Спокойным и фиксированным, как естественный язык Скульптуры, является художественная иллюстрация нормальной деятельности и характера жизни в экономике не меньше, чем в идеальной и героической фазе. «Наши статуи, — говорит один из причудливых персонажей «Титана» Рихтера, — не праздные, бездельничающие граждане, а все ведут торговлю. Те, что являются кариатидами, поддерживают дома; а языческие боги воды трудятся у общественных фонтанов и льют воду в кувшины дев. Те, что являются ангелами, поддерживают крестильные сосуды».
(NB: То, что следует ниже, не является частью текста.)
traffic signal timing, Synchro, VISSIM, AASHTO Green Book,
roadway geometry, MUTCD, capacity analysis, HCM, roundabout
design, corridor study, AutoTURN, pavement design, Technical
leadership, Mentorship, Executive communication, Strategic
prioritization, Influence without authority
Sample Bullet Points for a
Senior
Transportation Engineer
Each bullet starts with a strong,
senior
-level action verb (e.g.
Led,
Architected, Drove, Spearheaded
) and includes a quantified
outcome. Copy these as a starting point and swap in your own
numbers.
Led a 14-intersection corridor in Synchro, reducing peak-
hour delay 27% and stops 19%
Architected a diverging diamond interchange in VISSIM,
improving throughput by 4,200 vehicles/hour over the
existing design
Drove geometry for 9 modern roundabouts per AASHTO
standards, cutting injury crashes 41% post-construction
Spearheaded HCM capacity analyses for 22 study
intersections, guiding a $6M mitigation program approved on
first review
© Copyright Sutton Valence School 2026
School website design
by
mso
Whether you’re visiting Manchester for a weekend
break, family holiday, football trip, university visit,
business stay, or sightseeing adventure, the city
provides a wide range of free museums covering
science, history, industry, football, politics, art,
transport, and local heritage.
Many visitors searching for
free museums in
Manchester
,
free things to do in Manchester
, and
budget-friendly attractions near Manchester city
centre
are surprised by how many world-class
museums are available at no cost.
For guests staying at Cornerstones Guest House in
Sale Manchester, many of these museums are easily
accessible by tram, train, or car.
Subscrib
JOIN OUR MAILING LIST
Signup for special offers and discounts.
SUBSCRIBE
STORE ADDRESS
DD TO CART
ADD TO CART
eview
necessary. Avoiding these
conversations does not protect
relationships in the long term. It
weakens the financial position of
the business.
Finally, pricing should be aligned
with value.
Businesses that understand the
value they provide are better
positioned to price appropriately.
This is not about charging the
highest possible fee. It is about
И все же отличительным элементом удовольствия, доставляемого скульптурой, является спокойствие — тихое, созерцательное наслаждение; некое благоговение смягчает восхищение; чувство мира освящает сочувствие; и мы вторим чувству поэта —
«Я чувствую, как могучее спокойствие прокрадывается в мое сердце, которое больше не может заимствовать свои оттенки у случая или перемен — этих детей завтрашнего дня».
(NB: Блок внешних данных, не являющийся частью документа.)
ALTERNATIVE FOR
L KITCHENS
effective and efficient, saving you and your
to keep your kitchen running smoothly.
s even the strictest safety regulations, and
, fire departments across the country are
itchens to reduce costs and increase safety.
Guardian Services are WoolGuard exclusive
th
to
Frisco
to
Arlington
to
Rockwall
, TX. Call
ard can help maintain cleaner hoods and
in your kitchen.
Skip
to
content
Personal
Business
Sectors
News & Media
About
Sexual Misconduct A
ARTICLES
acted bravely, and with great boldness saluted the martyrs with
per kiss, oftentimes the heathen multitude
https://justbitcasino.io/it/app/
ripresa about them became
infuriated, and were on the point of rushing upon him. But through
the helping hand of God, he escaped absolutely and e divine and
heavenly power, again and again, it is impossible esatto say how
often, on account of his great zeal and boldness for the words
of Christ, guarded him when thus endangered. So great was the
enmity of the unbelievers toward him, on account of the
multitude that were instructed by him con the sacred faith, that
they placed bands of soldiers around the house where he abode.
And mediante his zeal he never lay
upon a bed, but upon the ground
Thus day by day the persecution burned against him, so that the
Именно эта неподвижность и безмятежность, передающая впечатление судьбы, смерти, покоя или бессмертия, делают скульптуру столь подходящей для увековечения памяти усопших. Даже причудливые деревянные изваяния, подобные тем, что в церкви Святой Марии в Честере, с устаревшими остроконечными бородами, брыжами и палашами, согласуются с почтенными ассоциациями средневековой гробницы; в то время как мраморные фигуры, олицетворяющие Скорбь, Поэзию, Славу или Надежду, склонившиеся над чертами прославленных мертвых, кажутся из всех погребальных украшений наиболее уместными и впечатляющими. Мы помним, после исследования равнины Равенны в осенний день и повторения знаменитой битвы, в которой пал храбрый молодой Гастон де Фуа, как ассоциации сцены и истории были определены и углублены, когда мы смотрели на скульптурную форму лежащего рыцаря в доспехах, сохранившуюся в академии старого города; казалось, это возвращает и навсегда запечатлевает храброй славой галантного солдата, который так давно погиб там в битве. В соборе и Парфеноне, под куполом Дома Инвалидов, в уединенной приходской церкви или сельском кладбище, какой образ так согласуется с печальной реальностью и безмятежной надеждой человечества, как адекватное мраморное олицетворение на саркофаге и под святыней, в мавзолее или на дерновом холме?